• **WHAT THE TASK REQUIRES**: Return the count of lines in the following records that include "fungal", and nothing more.

(Collected data)
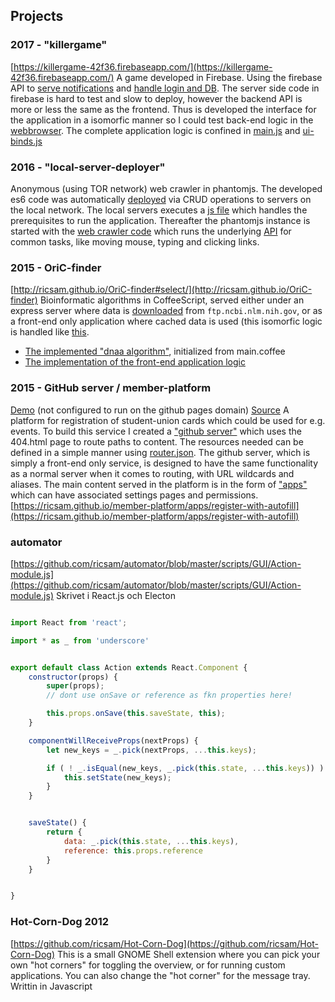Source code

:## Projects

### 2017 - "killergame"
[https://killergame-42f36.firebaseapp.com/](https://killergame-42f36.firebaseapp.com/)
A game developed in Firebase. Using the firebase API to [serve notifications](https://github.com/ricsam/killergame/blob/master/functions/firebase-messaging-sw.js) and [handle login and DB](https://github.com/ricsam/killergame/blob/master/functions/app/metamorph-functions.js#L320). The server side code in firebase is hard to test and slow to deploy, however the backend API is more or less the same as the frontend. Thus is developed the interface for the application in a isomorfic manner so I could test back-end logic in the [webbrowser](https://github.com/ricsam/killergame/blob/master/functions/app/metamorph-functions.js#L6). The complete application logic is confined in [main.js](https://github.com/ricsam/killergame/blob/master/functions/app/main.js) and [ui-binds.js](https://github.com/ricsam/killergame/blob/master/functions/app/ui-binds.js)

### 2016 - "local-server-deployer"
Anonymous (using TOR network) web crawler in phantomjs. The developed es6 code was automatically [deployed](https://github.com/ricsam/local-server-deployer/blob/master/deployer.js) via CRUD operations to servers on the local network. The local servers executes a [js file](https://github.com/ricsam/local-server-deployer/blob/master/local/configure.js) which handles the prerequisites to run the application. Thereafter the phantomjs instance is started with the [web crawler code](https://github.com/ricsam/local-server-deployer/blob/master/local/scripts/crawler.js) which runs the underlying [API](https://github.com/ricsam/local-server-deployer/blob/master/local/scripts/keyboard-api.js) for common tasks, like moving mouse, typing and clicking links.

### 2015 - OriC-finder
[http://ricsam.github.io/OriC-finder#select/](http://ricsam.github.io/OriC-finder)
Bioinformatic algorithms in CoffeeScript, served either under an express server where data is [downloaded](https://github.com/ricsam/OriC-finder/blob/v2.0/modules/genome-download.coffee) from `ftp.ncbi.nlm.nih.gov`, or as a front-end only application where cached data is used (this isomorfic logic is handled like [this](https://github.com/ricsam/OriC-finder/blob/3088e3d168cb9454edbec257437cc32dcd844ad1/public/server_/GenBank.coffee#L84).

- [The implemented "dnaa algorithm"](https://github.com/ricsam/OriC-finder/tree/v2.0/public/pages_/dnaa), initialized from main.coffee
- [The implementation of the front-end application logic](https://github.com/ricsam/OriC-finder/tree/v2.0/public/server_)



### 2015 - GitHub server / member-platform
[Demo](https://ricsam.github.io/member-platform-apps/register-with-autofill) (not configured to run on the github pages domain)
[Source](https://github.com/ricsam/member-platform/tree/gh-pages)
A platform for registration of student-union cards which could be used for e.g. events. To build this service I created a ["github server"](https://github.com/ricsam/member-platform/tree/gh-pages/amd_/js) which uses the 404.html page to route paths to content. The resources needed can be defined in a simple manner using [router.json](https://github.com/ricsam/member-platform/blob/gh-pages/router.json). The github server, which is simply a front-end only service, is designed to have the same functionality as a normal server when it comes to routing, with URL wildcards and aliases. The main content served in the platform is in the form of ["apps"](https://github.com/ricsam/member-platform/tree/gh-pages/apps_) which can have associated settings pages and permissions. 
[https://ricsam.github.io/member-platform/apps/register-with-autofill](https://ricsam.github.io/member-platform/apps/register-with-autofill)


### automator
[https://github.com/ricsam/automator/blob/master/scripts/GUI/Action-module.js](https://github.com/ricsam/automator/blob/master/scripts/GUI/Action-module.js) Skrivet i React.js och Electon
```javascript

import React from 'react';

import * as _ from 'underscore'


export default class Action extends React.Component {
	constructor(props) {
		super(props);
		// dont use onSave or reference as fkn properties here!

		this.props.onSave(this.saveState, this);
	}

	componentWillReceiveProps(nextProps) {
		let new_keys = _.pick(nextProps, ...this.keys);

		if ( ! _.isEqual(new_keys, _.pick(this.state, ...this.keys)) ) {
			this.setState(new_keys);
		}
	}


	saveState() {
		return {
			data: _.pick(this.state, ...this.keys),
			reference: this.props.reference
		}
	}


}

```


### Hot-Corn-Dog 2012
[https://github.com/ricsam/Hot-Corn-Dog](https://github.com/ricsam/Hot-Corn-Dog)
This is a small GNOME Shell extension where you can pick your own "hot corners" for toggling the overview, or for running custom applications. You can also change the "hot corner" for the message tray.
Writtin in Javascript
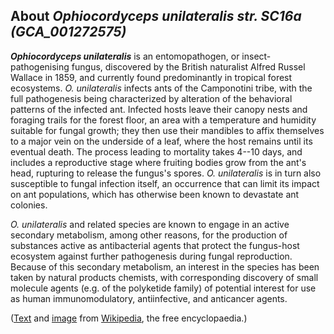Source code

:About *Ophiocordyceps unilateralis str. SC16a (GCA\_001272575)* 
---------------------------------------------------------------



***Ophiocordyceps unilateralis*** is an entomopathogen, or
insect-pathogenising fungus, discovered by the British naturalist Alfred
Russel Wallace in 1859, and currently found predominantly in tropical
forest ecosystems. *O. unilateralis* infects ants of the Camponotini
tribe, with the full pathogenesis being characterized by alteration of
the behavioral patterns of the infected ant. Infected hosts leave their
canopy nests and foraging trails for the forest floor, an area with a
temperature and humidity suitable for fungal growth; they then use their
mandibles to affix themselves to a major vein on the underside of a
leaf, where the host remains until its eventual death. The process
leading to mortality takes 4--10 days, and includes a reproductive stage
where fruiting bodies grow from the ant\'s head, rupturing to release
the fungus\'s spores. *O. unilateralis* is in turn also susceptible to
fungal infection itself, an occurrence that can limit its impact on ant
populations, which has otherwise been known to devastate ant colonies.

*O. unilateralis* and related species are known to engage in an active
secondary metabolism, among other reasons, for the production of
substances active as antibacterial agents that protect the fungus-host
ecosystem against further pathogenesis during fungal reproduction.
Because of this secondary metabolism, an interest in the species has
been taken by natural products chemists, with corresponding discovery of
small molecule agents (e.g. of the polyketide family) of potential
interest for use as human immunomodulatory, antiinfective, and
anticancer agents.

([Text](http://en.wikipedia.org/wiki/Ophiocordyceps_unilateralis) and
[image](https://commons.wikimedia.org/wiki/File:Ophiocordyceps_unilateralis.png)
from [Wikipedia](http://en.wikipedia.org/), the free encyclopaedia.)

• **TASK SOLUTION**: 3